Using Open Source Methods to Integrate Enterprise Data with Drupal at OSU

Experience level
Intermediate

At Ohio State, there are literally dozens of small independently operating web development groups spread across college, department, and business unit boundaries.  When building websites, we often want to integrate information from a variety of discrete data silos:  human resources, student information systems, faculty tenure databases, media collections, and more.

However, getting access to these systems for web development can be prohibitively difficult, politically, procedurally, and programmatically.  We found a solution by pooling resources across units and using open source development methods to

  1. Build centralized web services connecting the data silos.
  2. Build easy ways to consume the data in Drupal.

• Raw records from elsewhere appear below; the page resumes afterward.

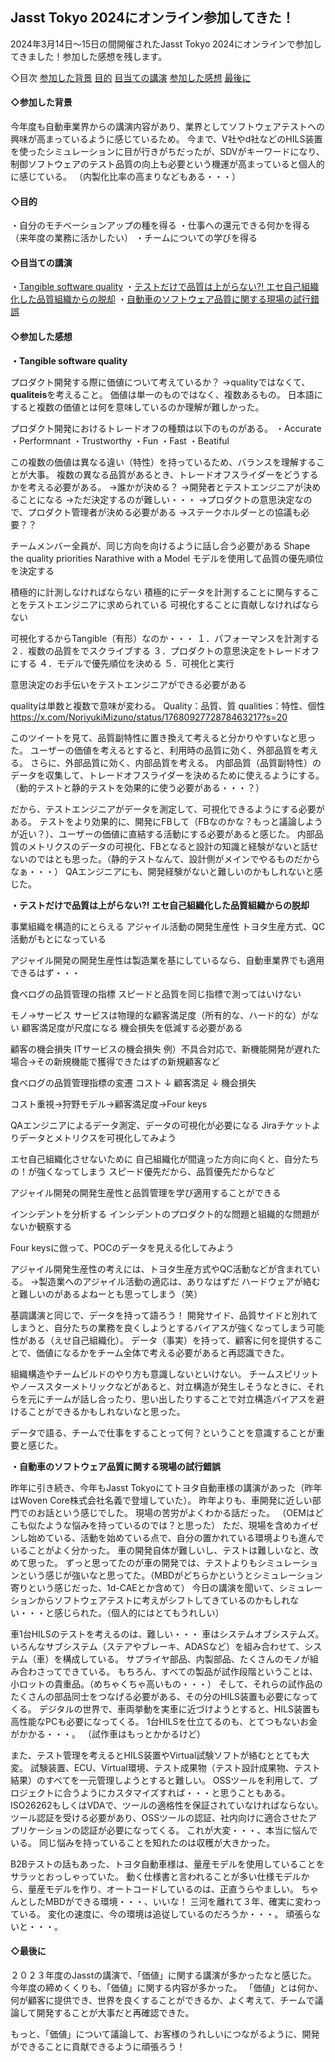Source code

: ## Jasst Tokyo 2024にオンライン参加してきた！


2024年3月14日～15日の間開催されたJasst Tokyo 2024にオンラインで参加してきました！参加した感想を残します。

◇目次
[参加した背景](#参加した背景)
[目的](#目的)
[目当ての講演](#目当ての講演)
[参加した感想](#参加した感想)
[最後に](#最後に)


<a id="参加した背景"></a>
#### ◇参加した背景
今年度も自動車業界からの講演内容があり、業界としてソフトウェアテストへの興味が高まっているように感じているため。
今まで、V社やd社などのHILS装置を使ったシミュレーションに目が行きがちだったが、SDVがキーワードになり、制御ソフトウェアのテスト品質の向上も必要という機運が高まっていると個人的に感じている。
（内製化比率の高まりなどもある・・・）

<a id="目的"></a>
#### ◇目的
・自分のモチベーションアップの種を得る
・仕事への還元できる何かを得る（来年度の業務に活かしたい）
・チームについての学びを得る

<a id="目当ての講演"></a>
#### ◇目当ての講演
・[Tangible software quality](https://www.jasst.jp/symposium/jasst24tokyo/details.html#A1)
・[テストだけで品質は上がらない?! エセ自己組織化した品質組織からの脱却](https://www.jasst.jp/symposium/jasst24tokyo/details.html#A6)
・[自動車のソフトウェア品質に関する現場の試行錯誤](https://www.jasst.jp/symposium/jasst24tokyo/details.html#A9)

<a id="参加した感想"></a>
#### ◇参加した感想
**・Tangible software quality**

プロダクト開発する際に価値について考えているか？
→qualityではなくて、**qualiteis**を考えること。
価値は単一のものではなく、複数あるもの。
日本語にすると複数の価値とは何を意味しているのか理解が難しかった。

プロダクト開発におけるトレードオフの種類は以下のものがある。
・Accurate
・Performnant
・Trustworthy
・Fun
・Fast
・Beatiful

この複数の価値は異なる違い（特性）を持っているため、バランスを理解することが大事。
複数の異なる品質があるとき、トレードオフスライダーをどうするかを考える必要がある。
→誰かが決める？
→開発者とテストエンジニアが決めることになる
→ただ決定するのが難しい・・・
→プロダクトの意思決定なので、プロダクト管理者が決める必要がある
→ステークホルダーとの協議も必要？？

チームメンバー全員が、同じ方向を向けるように話し合う必要がある
Shape the quality priorities Narathive with a Model
モデルを使用して品質の優先順位を決定する

積極的に計測しなければならない
積極的にデータを計測することに関与することをテストエンジニアに求められている
可視化することに貢献しなければならない

可視化するからTangible（有形）なのか・・・
１．パフォーマンスを計測する
２．複数の品質をでスクライブする
３．プロダクトの意思決定をトレードオフにする
４．モデルで優先順位を決める
５．可視化と実行

意思決定のお手伝いをテストエンジニアができる必要がある

qualityは単数と複数で意味が変わる。
Quality：品質、質
qualities：特性、個性
https://x.com/NoriyukiMizuno/status/1768092772878463217?s=20

このツイートを見て、品質副特性に置き換えて考えると分かりやすいなと思った。
ユーザーの価値を考えるとすると、利用時の品質に効く、外部品質を考える。
さらに、外部品質に効く、内部品質を考える。
内部品質（品質副特性）のデータを収集して、トレードオフスライダーを決めるために使えるようにする。（動的テストと静的テストを効果的に使う必要がある・・・？）

だから、テストエンジニアがデータを測定して、可視化できるようにする必要がある。
テストをより効果的に、開発にFBして（FBなのかな？もっと議論しようが近い？）、ユーザーの価値に直結する活動にする必要があると感じた。
内部品質のメトリクスのデータの可視化、FBとなると設計の知識と経験がないと話せないのではとも思った。（静的テストなんて、設計側がメインでやるものだからなぁ・・・）
QAエンジニアにも、開発経験がないと難しいのかもしれないと感じた。

**・テストだけで品質は上がらない?! エセ自己組織化した品質組織からの脱却**

事業組織を構造的にとらえる
アジャイル活動の開発生産性
トヨタ生産方式、QC活動がもとになっている

アジャイル開発の開発生産性は製造業を基にしているなら、自動車業界でも適用できるはず・・・

食べログの品質管理の指標
スピードと品質を同じ指標で測ってはいけない

モノ→サービス
サービスは物理的な顧客満足度（所有的な、ハード的な）がない
顧客満足度が尺度になる
機会損失を低減する必要がある

顧客の機会損失
ITサービスの機会損失
例）不具合対応で、新機能開発が遅れた場合→その新規機能で獲得できたはずの新規顧客など

食べログの品質管理指標の変遷
コスト
↓
顧客満足
↓
機会損失

コスト重視→狩野モデル→顧客満足度→Four keys

QAエンジニアによるデータ測定、データの可視化が必要になる
Jiraチケットよりデータとメトリクスを可視化してみよう

エセ自己組織化させないために
自己組織化が間違った方向に向くと、自分たちの！が強くなってしまう
スピード優先だから、品質優先だからなど

アジャイル開発の開発生産性と品質管理を学び適用することができる

インシデントを分析する
インシデントのプロダクト的な問題と組織的な問題がないか観察する

Four keysに倣って、POCのデータを見える化してみよう

アジャイル開発生産性の考えには、トヨタ生産方式やQC活動などが含まれている。
→製造業へのアジャイル活動の適応は、ありなはずだ
ハードウェアが絡むと難しいのがあるよねーとも思ってしまう（笑）

基調講演と同じで、データを持って語ろう！
開発サイド、品質サイドと別れてしまうと、自分たちの業務を良くしようとするバイアスが強くなってしまう可能性がある（えせ自己組織化）。
データ（事実）を持って、顧客に何を提供することで、価値になるかをチーム全体で考える必要があると再認識できた。

組織構造やチームビルドのやり方も意識しないといけない。
チームスピリットやノーススターメトリックなどがあると、対立構造が発生しそうなときに、それらを元にチームが話し合ったり、思い出したりすることで対立構造バイアスを避けることができるかもしれないなと思った。

データで語る、チームで仕事をすることって何？ということを意識することが重要と感じた。

**・自動車のソフトウェア品質に関する現場の試行錯誤**

昨年に引き続き、今年もJasst Tokyoにてトヨタ自動車様の講演があった（昨年はWoven Core株式会社名義で登壇していた）。
昨年よりも、車開発に近しい部門でのお話という感じでした。
現場の苦労がよくわかる話だった。
（OEMはどこも似たような悩みを持っているのでは？と思った）
ただ、現場を含めカイゼンし始めている、活動を始めている点で、自分の置かれている環境よりも進んでいることがよく分かった。
車の開発自体が難しいし、テストは難しいなと、改めて思った。
ずっと思ってたのが車の開発では、テストよりもシミュレーションという感じが強いなと思ってた。（MBDがどちらかというとシミュレーション寄りという感じだった、1d-CAEとか含めて）
今日の講演を聞いて、シミュレーションからソフトウェアテストに考えがシフトしてきているのかもしれない・・・と感じられた。（個人的にはとてもうれしい）

車1台HILSのテストを考えるのは、難しい・・・
車はシステムオブシステムズ。
いろんなサブシステム（ステアやブレーキ、ADASなど）を組み合わせて、システム（車）を構成している。
サプライヤ部品、内製部品、たくさんのモノが組み合わさってできている。
もちろん、すべての製品が試作段階ということは、小ロットの貴重品。（めちゃくちゃ高いもの・・・）
そして、それらの試作品のたくさんの部品同士をつなげる必要がある、その分のHILS装置も必要になってくる。
デジタルの世界で、車両挙動を実車に近づけようとすると、HILS装置も高性能なPCも必要になってくる。
1台HILSを仕立てるのも、とてつもないお金がかかる・・・。
（試作車はもっとかかるけど）

また、テスト管理を考えるとHILS装置やVirtual試験ソフトが絡むととても大変。
試験装置、ECU、Virtual環境、テスト成果物（テスト設計成果物、テスト結果）のすべてを一元管理しようとすると難しい。
OSSツールを利用して、プロジェクトに合うようにカスタマイズすれば・・・と思うこともある。
ISO26262もしくはVDAで、ツールの適格性を保証されていなければならない。
ツール認証を受ける必要があり、OSSツールの認証、社内向けに適合させたアプリケーションの認証が必要になってくる。
これが大変・・・、本当に悩んでいる。
同じ悩みを持っていることを知れたのは収穫が大きかった。

B2Bテストの話もあった、トヨタ自動車様は、量産モデルを使用していることをサラッとおっしゃっていた。
動く仕様書と言われることが多い仕様モデルから、量産モデルを作り、オートコードしているのは、正直うらやましい。
ちゃんとしたMBDができる環境・・・、いいな！
三河を離れて３年、確実に変わっている。
変化の速度に、今の環境は追従しているのだろうか・・・。
頑張らないと・・・。

<a id="最後に"></a>
#### ◇最後に
２０２３年度のJasstの講演で、「価値」に関する講演が多かったなと感じた。
今年度の締めくくりも、「価値」に関する内容が多かった。
「価値」とは何か、何が顧客に提供でき、世界を良くすることができるか、よく考えて、チームで議論して開発することが大事だと再確認できた。

もっと、「価値」について議論して、お客様のうれしいにつながるように、開発ができることに貢献できるように頑張ろう！

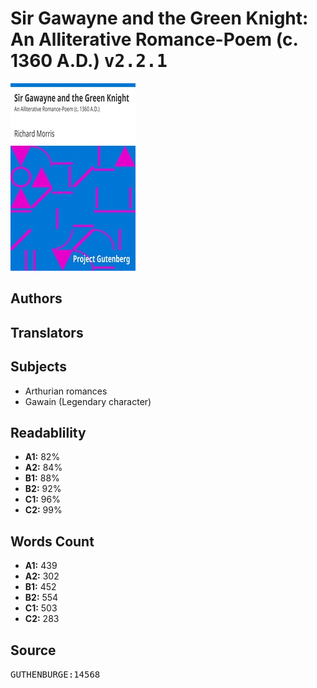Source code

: # Sir Gawayne and the Green Knight: An Alliterative Romance-Poem (c. 1360 A.D.) <kbd>v2.2.1</kbd>

![](./cover.medium.jpg "")

## Authors



## Translators



## Subjects


 - Arthurian romances
 - Gawain (Legendary character)

## Readablility


 - **A1:** 82%
 - **A2:** 84%
 - **B1:** 88%
 - **B2:** 92%
 - **C1:** 96%
 - **C2:** 99%

## Words Count


 - **A1:** 439
 - **A2:** 302
 - **B1:** 452
 - **B2:** 554
 - **C1:** 503
 - **C2:** 283

## Source


<kbd>GUTHENBURGE:14568</kbd>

Since this is a DrupalCamp, this talk will focus primarily on some of the open source methods we've used and on the method we're using to integrate enterprise data.

Open Source Methods & Tools

  • Drupal Project Repository (w\Issue Tracking, VersionControl)
  • Git, Gitosis, and GitWeb
  • Monthly Campus Drupal Meetup
  • Weekly Project Meetings
  • Mailing Lists
  • Campus Talks

Data Integration

Our first end to end project was to build reuseable directories and faculty profiles based on a centralized web service providing data from several systems.  

We wanted:

  • a turn key solution
  • reuseable components
  • an api at every level
  • customizable caching
  • ondemand updates
  • overrides of any data
  • a solution that worked with cck, views, etc

 

When most people think about integrating data with Drupal, they immediately and rightly think "feeds", but feeds doesn't easily map into this type of model.  

Instead of using feeds, we looked to the architecture of the amazon module on drupal.org.  This implements:

  • a drupal api for accessing amazon product data
  • a views enabled caching mechanism
  • a cck autocomplete field that references a product (and uses the api to pull in data)

The advantage of this approach is that it makes it ridiculously easy to make applications that use amazon data.  Since it integrates with CCK, you don't even need to write any code.  

We embraced and extended this model implementing a:

  • central web service for information on people
  • OO php client for consuming information on people
  • procedural drupal api for consuming information on people
  • cck field to reference a person
  • feature/module to implement a directory

Along the way we abstracted and added a variety of features:

  • caching and views enabled caches
  • customizable update intervals for caches
  • ability to override any piece of data.

The results can be found on our project repository under kmdata.

Status
Accepted